Q4 was a notoriously difficult quarter for investment bank trading revenues, as the explosion of volatility caught banks flat-footed, despite an old truism on Wall Street that the sell-side typically benefits from the frenzied trading that typically comes with it. Yet, as global equities embarked on a torrid rally last quarter, it appears trading revenues haven’t improved in Q1, as both volatility and trading volume have fallen sharply.
Hence, after reports about impending cuts to its commodities business and its prop-trading arm surfaced earlier this year, it appears SocGen has finally made it official: The French bank said Tuesday that it’s planning to cut 1,600 investment-banking jobs. Most of the cuts – close to 1,200 positions – will be positions at its global banking and investor solutions division, according to Bloomberg.
While 750 of the cuts will focus on France, the rest will be spread across the bank’s international hubs in London and New York. All told, they represent about 8% of the bank’s GBIS unit, which houses its trading divisions and has a total headcount of about 20,000.
The cuts follow CEO Frederic Oudea’s decision to abandon his growth goals for the bank. The CEO’s failure to reverse a 40% drop in the bank’s share price over the past month have led to scorching criticism of his tenure, most notably by “bond king” Jeffrey Gundlach. Oudea, who has led the bank for 11 years, is facing a shareholder vote on his renewal at the bank’s May meeting.
Fresh 5 year low share price for tanking SocGen as Oudea continues to have no idea what he is doing except running the bank into the ground.
— Jeffrey Gundlach (@TruthGundlach) February 7, 2019
Achieving more of the SocGen definition of “success” hapless Oudea announced today he is weighing cutting 1000’s of investment banking jobs.

§ Records from a dataset
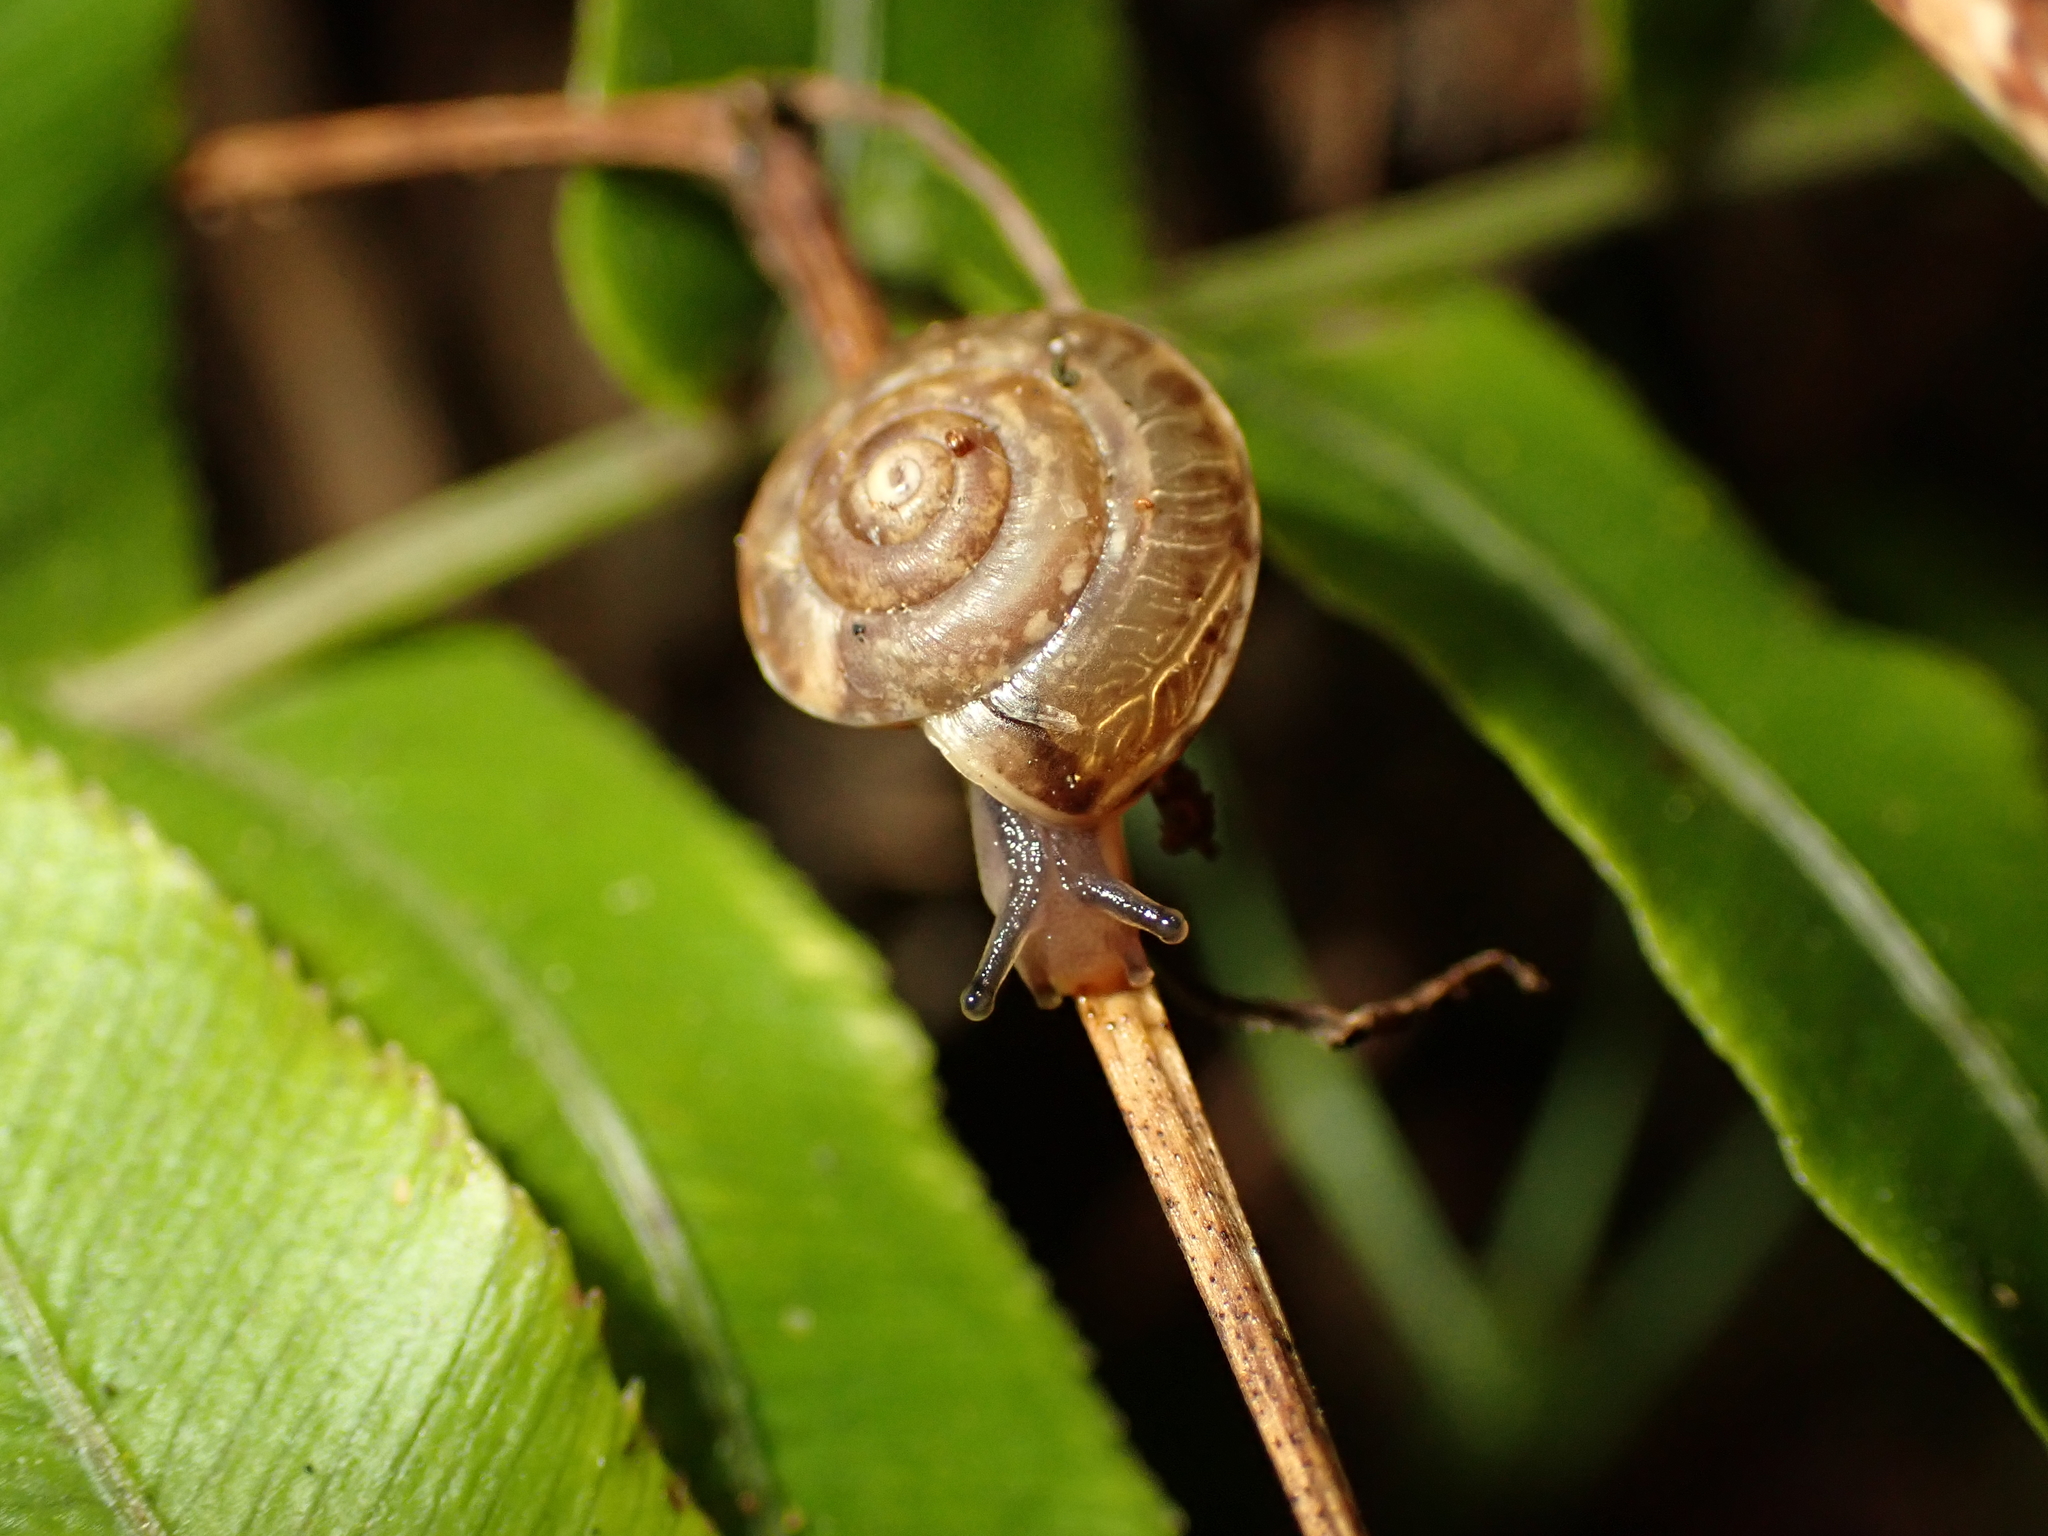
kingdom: Animalia
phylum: Mollusca
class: Gastropoda
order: Stylommatophora
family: Hygromiidae
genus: Hygromia
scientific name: Hygromia cinctella
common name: Girdled snail
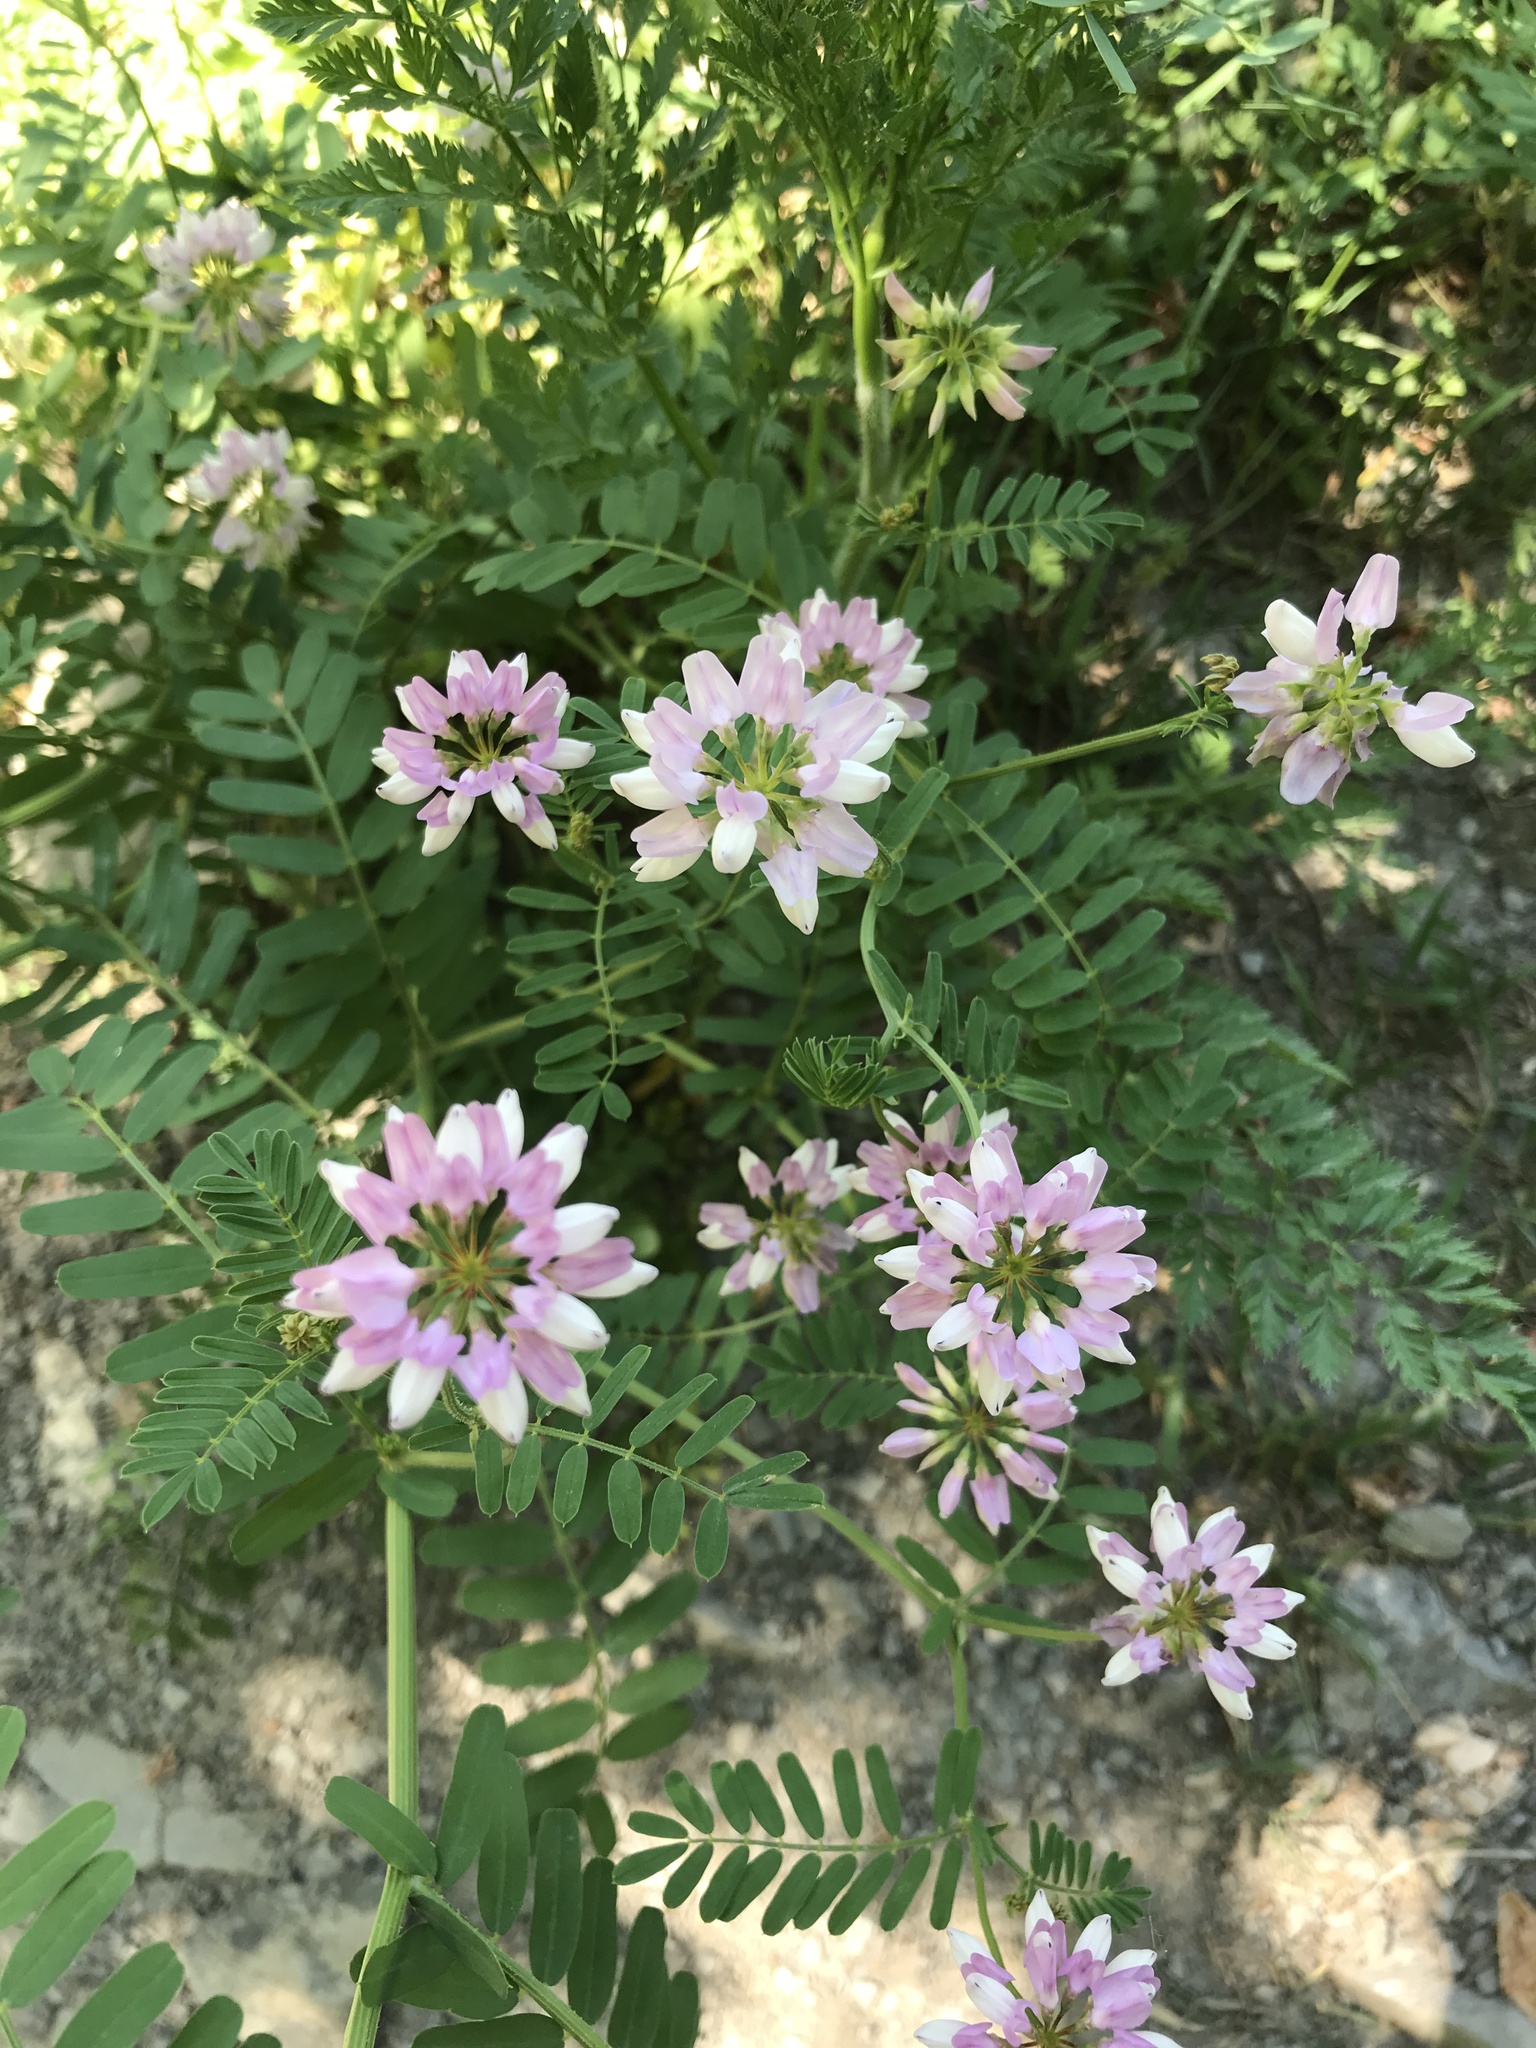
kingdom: Plantae
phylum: Tracheophyta
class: Magnoliopsida
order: Fabales
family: Fabaceae
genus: Coronilla
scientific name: Coronilla varia
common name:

§ Problem to work on
Return the part of the source passage on SocGen's job cuts between "Fresh 5 year" and "investment banking jobs.", inclusive, copied exactly. The data has no connection to the source passage.

§ Expected output
Fresh 5 year low share price for tanking SocGen as Oudea continues to have no idea what he is doing except running the bank into the ground.
— Jeffrey Gundlach (@TruthGundlach) February 7, 2019
Achieving more of the SocGen definition of “success” hapless Oudea announced today he is weighing cutting 1000’s of investment banking jobs.